#### Data lines

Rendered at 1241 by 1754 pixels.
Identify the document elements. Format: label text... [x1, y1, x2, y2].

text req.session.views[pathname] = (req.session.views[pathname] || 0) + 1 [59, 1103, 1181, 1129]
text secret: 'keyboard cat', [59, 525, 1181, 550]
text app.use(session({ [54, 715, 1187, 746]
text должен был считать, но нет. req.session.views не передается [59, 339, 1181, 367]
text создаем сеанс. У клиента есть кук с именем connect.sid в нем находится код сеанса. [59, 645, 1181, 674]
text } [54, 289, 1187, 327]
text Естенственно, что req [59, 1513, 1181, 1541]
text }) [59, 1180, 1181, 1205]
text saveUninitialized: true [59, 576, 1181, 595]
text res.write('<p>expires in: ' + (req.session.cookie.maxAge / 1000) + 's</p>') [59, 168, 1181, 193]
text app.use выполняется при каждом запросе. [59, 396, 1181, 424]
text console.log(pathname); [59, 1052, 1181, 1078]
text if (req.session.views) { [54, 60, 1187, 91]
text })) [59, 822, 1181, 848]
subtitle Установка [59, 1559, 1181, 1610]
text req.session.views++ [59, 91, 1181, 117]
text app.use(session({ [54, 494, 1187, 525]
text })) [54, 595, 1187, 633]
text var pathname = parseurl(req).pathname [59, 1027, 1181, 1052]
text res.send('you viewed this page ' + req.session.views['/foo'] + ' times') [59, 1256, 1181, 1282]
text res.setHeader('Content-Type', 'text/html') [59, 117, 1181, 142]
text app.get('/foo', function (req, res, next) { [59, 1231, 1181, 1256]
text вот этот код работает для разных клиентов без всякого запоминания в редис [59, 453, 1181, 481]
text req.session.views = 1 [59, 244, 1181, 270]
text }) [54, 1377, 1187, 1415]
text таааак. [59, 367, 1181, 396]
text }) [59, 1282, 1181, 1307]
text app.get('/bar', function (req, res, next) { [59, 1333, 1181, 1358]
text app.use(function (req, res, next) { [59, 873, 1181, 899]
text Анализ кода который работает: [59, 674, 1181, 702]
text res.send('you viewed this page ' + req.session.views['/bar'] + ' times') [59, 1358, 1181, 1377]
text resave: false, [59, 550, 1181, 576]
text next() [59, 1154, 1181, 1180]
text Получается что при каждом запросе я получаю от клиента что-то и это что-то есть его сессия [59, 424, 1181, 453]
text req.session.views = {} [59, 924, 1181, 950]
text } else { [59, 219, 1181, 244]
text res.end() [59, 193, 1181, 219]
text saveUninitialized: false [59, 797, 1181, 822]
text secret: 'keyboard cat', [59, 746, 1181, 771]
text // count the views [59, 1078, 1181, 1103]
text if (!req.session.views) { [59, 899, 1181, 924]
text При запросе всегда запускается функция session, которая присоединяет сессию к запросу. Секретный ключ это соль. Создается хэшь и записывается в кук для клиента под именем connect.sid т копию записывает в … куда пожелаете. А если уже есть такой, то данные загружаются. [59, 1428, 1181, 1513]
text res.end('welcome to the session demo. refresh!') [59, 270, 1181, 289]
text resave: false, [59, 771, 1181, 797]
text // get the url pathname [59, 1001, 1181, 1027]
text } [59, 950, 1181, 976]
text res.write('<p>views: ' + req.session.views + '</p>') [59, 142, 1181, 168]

########

» What is expected
Please edit the entries above by changing every "keyboard cat" to "tabby cat". Write out all the lines again with nothing else altered.

» The solution
Rendered at 1241 by 1754 pixels.
Identify the document elements. Format: label text... [x1, y1, x2, y2].

text req.session.views[pathname] = (req.session.views[pathname] || 0) + 1 [59, 1103, 1181, 1129]
text secret: 'tabby cat', [59, 525, 1181, 550]
text app.use(session({ [54, 715, 1187, 746]
text должен был считать, но нет. req.session.views не передается [59, 339, 1181, 367]
text создаем сеанс. У клиента есть кук с именем connect.sid в нем находится код сеанса. [59, 645, 1181, 674]
text } [54, 289, 1187, 327]
text Естенственно, что req [59, 1513, 1181, 1541]
text }) [59, 1180, 1181, 1205]
text saveUninitialized: true [59, 576, 1181, 595]
text res.write('<p>expires in: ' + (req.session.cookie.maxAge / 1000) + 's</p>') [59, 168, 1181, 193]
text app.use выполняется при каждом запросе. [59, 396, 1181, 424]
text console.log(pathname); [59, 1052, 1181, 1078]
text if (req.session.views) { [54, 60, 1187, 91]
text })) [59, 822, 1181, 848]
subtitle Установка [59, 1559, 1181, 1610]
text req.session.views++ [59, 91, 1181, 117]
text app.use(session({ [54, 494, 1187, 525]
text })) [54, 595, 1187, 633]
text var pathname = parseurl(req).pathname [59, 1027, 1181, 1052]
text res.send('you viewed this page ' + req.session.views['/foo'] + ' times') [59, 1256, 1181, 1282]
text res.setHeader('Content-Type', 'text/html') [59, 117, 1181, 142]
text app.get('/foo', function (req, res, next) { [59, 1231, 1181, 1256]
text вот этот код работает для разных клиентов без всякого запоминания в редис [59, 453, 1181, 481]
text req.session.views = 1 [59, 244, 1181, 270]
text }) [54, 1377, 1187, 1415]
text таааак. [59, 367, 1181, 396]
text }) [59, 1282, 1181, 1307]
text app.get('/bar', function (req, res, next) { [59, 1333, 1181, 1358]
text app.use(function (req, res, next) { [59, 873, 1181, 899]
text Анализ кода который работает: [59, 674, 1181, 702]
text res.send('you viewed this page ' + req.session.views['/bar'] + ' times') [59, 1358, 1181, 1377]
text resave: false, [59, 550, 1181, 576]
text next() [59, 1154, 1181, 1180]
text Получается что при каждом запросе я получаю от клиента что-то и это что-то есть его сессия [59, 424, 1181, 453]
text req.session.views = {} [59, 924, 1181, 950]
text } else { [59, 219, 1181, 244]
text res.end() [59, 193, 1181, 219]
text saveUninitialized: false [59, 797, 1181, 822]
text secret: 'tabby cat', [59, 746, 1181, 771]
text // count the views [59, 1078, 1181, 1103]
text if (!req.session.views) { [59, 899, 1181, 924]
text При запросе всегда запускается функция session, которая присоединяет сессию к запросу. Секретный ключ это соль. Создается хэшь и записывается в кук для клиента под именем connect.sid т копию записывает в … куда пожелаете. А если уже есть такой, то данные загружаются. [59, 1428, 1181, 1513]
text res.end('welcome to the session demo. refresh!') [59, 270, 1181, 289]
text resave: false, [59, 771, 1181, 797]
text // get the url pathname [59, 1001, 1181, 1027]
text } [59, 950, 1181, 976]
text res.write('<p>views: ' + req.session.views + '</p>') [59, 142, 1181, 168]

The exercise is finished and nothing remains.